> _GIVEN RECORDS_:
※

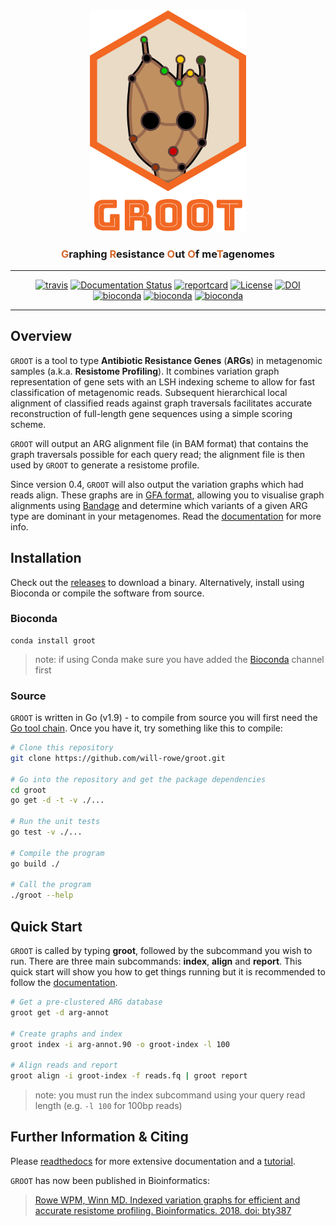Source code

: <div align="center">
    <img src="paper/img/misc/groot-logo-with-text.png?raw=true?" alt="groot-logo" width="250">
    <h3><a style="color:#D5672C">G</a>raphing <a style="color:#D5672C">R</a>esistance <a style="color:#D5672C">O</a>ut <a style="color:#D5672C">O</a>f me<a style="color:#D5672C">T</a>agenomes</h3>
    <hr>
    <a href="https://travis-ci.org/will-rowe/groot"><img src="https://travis-ci.org/will-rowe/groot.svg?branch=master" alt="travis"></a>
    <a href='http://groot-documentation.readthedocs.io/en/latest/?badge=latest'><img src='https://readthedocs.org/projects/groot-documentation/badge/?version=latest' alt='Documentation Status' /></a>
    <a href="https://goreportcard.com/report/github.com/will-rowe/groot"><img src="https://goreportcard.com/badge/github.com/will-rowe/groot" alt="reportcard"></a>
    <a href="https://github.com/will-rowe/groot/blob/master/LICENSE"><img src="https://img.shields.io/badge/license-MIT-orange.svg" alt="License"></a>
    <a href="https://zenodo.org/badge/latestdoi/117543539"><img src="https://zenodo.org/badge/117543539.svg" alt="DOI"></a>
    <a href="https://gitter.im/groot-help/Lobby"><img src="https://img.shields.io/badge/chat-gitter-8A2BE2.svg" alt="bioconda"></a>
    <a href="https://bioconda.github.io/recipes/groot/README.html"><img src="https://anaconda.org/bioconda/groot/badges/downloads.svg" alt="bioconda"></a>
    <a href="https://media.giphy.com/media/3o7budMRwZvNGJ3pyE/giphy.gif"><img src="https://img.shields.io/badge/i%20am-groot-green.svg" alt="bioconda"></a>
</div>

***

## Overview

`GROOT` is a tool to type **Antibiotic Resistance Genes** (**ARGs**) in metagenomic samples (a.k.a. **Resistome Profiling**). It combines variation graph representation of gene sets with an LSH indexing scheme to allow for fast classification of metagenomic reads. Subsequent hierarchical local alignment of classified reads against graph traversals facilitates accurate reconstruction of full-length gene sequences using a simple scoring scheme.

`GROOT` will output an ARG alignment file (in BAM format) that contains the graph traversals possible for each query read; the alignment file is then used by `GROOT` to generate a resistome profile.

Since version 0.4, `GROOT` will also output the variation graphs which had reads align. These graphs are in [GFA format](https://github.com/GFA-spec/GFA-spec), allowing you to visualise graph alignments using [Bandage](https://github.com/rrwick/Bandage) and determine which variants of a given ARG type are dominant in your metagenomes. Read the [documentation](http://groot-documentation.readthedocs.io/en/latest/?badge=latest) for more info.

## Installation

Check out the [releases](https://github.com/will-rowe/groot/releases) to download a binary. Alternatively, install using Bioconda or compile the software from source.

### Bioconda

```
conda install groot
```

> note: if using Conda make sure you have added the [Bioconda](https://bioconda.github.io/) channel first

### Source

`GROOT` is written in Go (v1.9) - to compile from source you will first need the [Go tool chain](https://golang.org/doc/install). Once you have it, try something like this to compile:

```bash
# Clone this repository
git clone https://github.com/will-rowe/groot.git

# Go into the repository and get the package dependencies
cd groot
go get -d -t -v ./...

# Run the unit tests
go test -v ./...

# Compile the program
go build ./

# Call the program
./groot --help
```


## Quick Start

`GROOT` is called by typing **groot**, followed by the subcommand you wish to run. There are three main subcommands: **index**, **align** and **report**. This quick start will show you how to get things running but it is recommended to follow the [documentation](http://groot-documentation.readthedocs.io/en/latest/?badge=latest).

```bash
# Get a pre-clustered ARG database
groot get -d arg-annot

# Create graphs and index
groot index -i arg-annot.90 -o groot-index -l 100

# Align reads and report
groot align -i groot-index -f reads.fq | groot report
```
>note: you must run the index subcommand using your query read length (e.g. `-l 100` for 100bp reads)


## Further Information & Citing

Please [readthedocs](http://groot-documentation.readthedocs.io/en/latest/?badge=latest) for more extensive documentation and a [tutorial](https://groot-documentation.readthedocs.io/en/latest/tutorial.html).

`GROOT` has now been published in Bioinformatics:

> [Rowe WPM, Winn MD. Indexed variation graphs for efficient and accurate resistome profiling. Bioinformatics. 2018. doi: bty387](https://doi.org/10.1093/bioinformatics/bty387)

※

> _BRIEF_: Among the entries above, which lines include "first"? List them all.

> _RESULT_:
> note: if using Conda make sure you have added the [Bioconda](https://bioconda.github.io/) channel first
`GROOT` is written in Go (v1.9) - to compile from source you will first need the [Go tool chain](https://golang.org/doc/install). Once you have it, try something like this to compile:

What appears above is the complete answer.